• **TASK REQUIREMENTS**
A: Extract the dream account word for word, from "Then, I had" to "tunnel started dying.".
B: Write what comes next in the dream account, picking up after its final sentence.

Photograph by Timm Suess

 

In last night’s dream, I was hanging out with Jeff H., a guy I used to skateboard with in my adolescence. We were on Limekiln Pike across from a house where a group of kids were playing hardcore music in a rock band. I don’t know if I was a teen myself or not, but I had a guitar with me and wanted to play with them, but my skills were rusty, and I couldn’t keep up with their pace. I had mixed feelings about trying to recapture something I used to be good at but no longer could do. Had I tried my hand at too many things in my life? I wondered. Was this the reason I’d never been successful at any one thing, because I’d spread myself too thin? A package arrived for me in the mail that contained tapes for learning Spanish, which was just another example of me ordering something with the intention of broadening my horizons that I simply wouldn’t have the time to be really good at. There were also a bunch of hardcore cassettes in the package, and I thought, I didn’t order these. I have to stop ordering things when I’m drunk.

Then, I had somewhere to be. I was walking along in a heavily trafficked tunnel underneath the city out by Penn. There was a girl in the tunnel wearing a think flimsy black dress, more a scrim really. She looked to be ill and in need of help, so I stopped. It was dim in the tunnel and whenever someone passed her wearing white clothes, their clothes started to glow. Instantly, I knew what had happened: she was from the future and suffering from radiation poisoning, and everyone who passed her was infected as well. I tried to help her and we turned around to go back to the hospital, but authorities had quarantined the tunnel. I begged them for help, for milk and iodine drops, but it was too late and people in the tunnel started dying.

[Data excerpts]
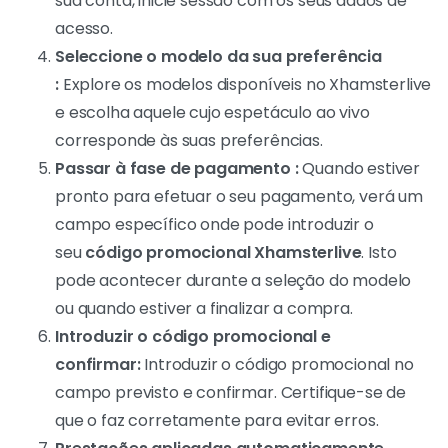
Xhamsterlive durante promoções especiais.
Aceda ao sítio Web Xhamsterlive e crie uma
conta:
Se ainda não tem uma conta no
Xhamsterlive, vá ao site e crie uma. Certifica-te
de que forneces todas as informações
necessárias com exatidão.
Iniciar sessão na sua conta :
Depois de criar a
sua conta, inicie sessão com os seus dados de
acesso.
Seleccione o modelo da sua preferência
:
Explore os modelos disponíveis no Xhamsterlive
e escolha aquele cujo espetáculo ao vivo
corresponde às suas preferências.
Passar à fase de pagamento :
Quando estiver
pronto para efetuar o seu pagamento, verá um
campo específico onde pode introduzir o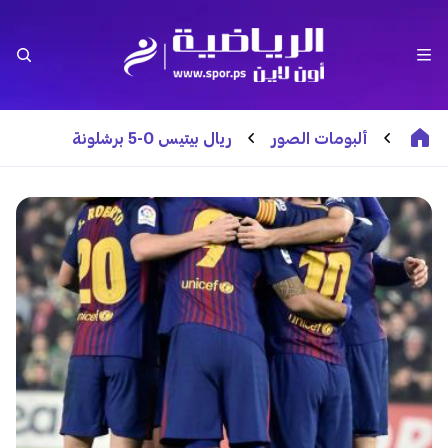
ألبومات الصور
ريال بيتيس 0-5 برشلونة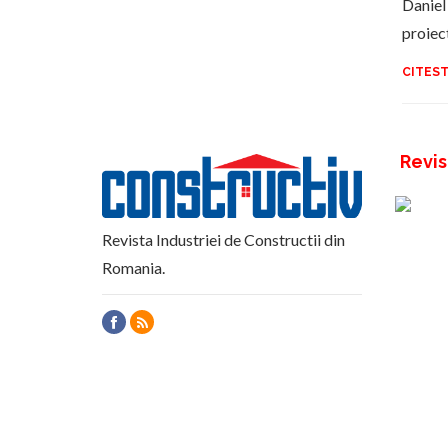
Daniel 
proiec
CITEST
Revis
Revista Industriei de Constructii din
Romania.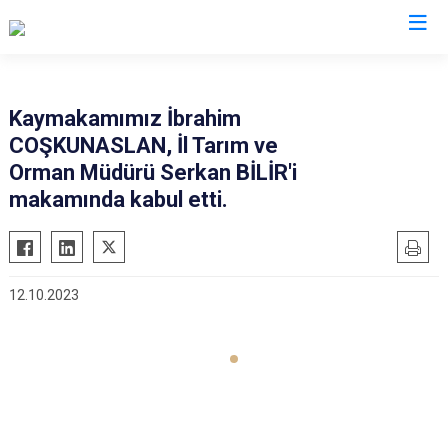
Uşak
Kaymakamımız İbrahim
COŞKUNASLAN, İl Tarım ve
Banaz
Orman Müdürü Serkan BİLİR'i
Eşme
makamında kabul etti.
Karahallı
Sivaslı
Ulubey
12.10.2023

--

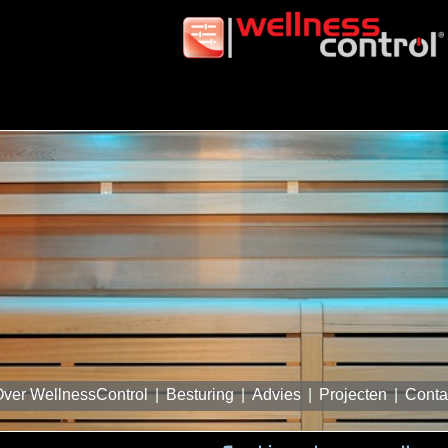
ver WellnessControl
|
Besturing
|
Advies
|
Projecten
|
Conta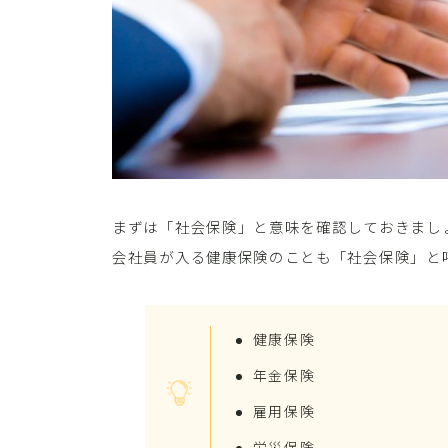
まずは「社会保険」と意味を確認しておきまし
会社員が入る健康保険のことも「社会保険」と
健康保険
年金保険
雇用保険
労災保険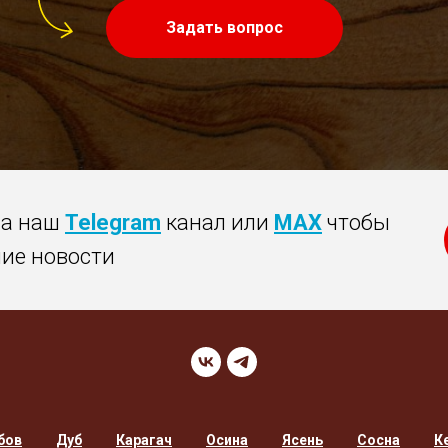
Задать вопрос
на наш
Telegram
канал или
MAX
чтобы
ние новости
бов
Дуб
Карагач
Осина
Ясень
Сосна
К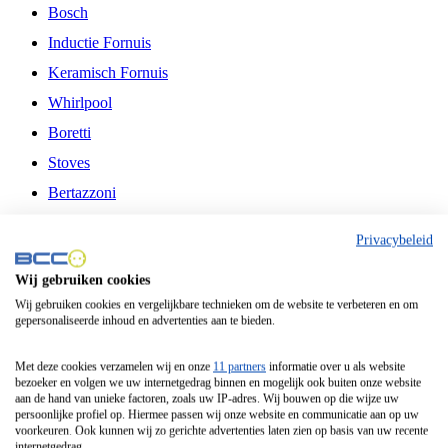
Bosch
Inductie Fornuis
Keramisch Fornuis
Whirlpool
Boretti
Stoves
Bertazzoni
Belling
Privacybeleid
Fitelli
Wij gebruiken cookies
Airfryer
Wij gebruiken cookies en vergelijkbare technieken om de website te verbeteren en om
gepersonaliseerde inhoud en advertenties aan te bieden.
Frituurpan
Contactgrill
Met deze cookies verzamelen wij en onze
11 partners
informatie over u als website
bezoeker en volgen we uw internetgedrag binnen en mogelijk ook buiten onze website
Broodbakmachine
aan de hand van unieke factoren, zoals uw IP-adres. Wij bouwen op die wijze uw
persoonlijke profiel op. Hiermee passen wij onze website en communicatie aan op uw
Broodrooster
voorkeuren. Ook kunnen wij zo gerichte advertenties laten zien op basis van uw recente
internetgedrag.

• **ANSWERS TO EACH TASK**
A:
Then, I had somewhere to be. I was walking along in a heavily trafficked tunnel underneath the city out by Penn. There was a girl in the tunnel wearing a think flimsy black dress, more a scrim really. She looked to be ill and in need of help, so I stopped. It was dim in the tunnel and whenever someone passed her wearing white clothes, their clothes started to glow. Instantly, I knew what had happened: she was from the future and suffering from radiation poisoning, and everyone who passed her was infected as well. I tried to help her and we turned around to go back to the hospital, but authorities had quarantined the tunnel. I begged them for help, for milk and iodine drops, but it was too late and people in the tunnel started dying.

B:
In the last section of my dream, I was hanging out with this guy Ryan F. who I went to junior high with. We were at his parents’ house, which was near Cedarbrook in the dream and not on Paxson Ave, as it really was. I decided I had something to do over at Cheltenham High, and I rode my skateboard there, but I was doing it very badly, wobbly, falling off. Nathan C., a coworker was at Cheltenham, in the parking lot, was riding his board as well, and was really good at it, which embarrassed me, so I stopped riding and picked up the board and walked. Near the entrance, there was a party. For some reason, I was carrying a K Bar knife with me, but I was trying to conceal, because I knew I shouldn’t have it here. At the party, I had a few drinks out of a plastic red cup, the party was kind of a keg-er, and as I kept getting drunker, it was harder to conceal the knife. So I picked it up and did the best I could and decided to head back to Ryan’s. I said goodbye to another guy I went to high school with, Sean L. who was at the party randomly, and on my way out someone invited me to a show in the auditorium. I declined and tried calling my childhood best friend Zack to ask what I should do about the knife, but he didn’t answer, either because he wasn’t home or didn’t live there anymore. By the time I reached Ryan’s again, I realized my mistake. I had two knives. I had picked up someone else’s off the ground, and I worried that it was a murder weapon I’d just contaminated with my prints. I asked Ryan for help cleaning it off, and he couldn’t get all the substances on it off, so I took it and finished washing it. With that done, I took my guitar and started playing U2’s “One” as a singalong, but neither one of us could sing it. Instead, his sister joined us and had a wonderful voice. She should sing in my band, I thought.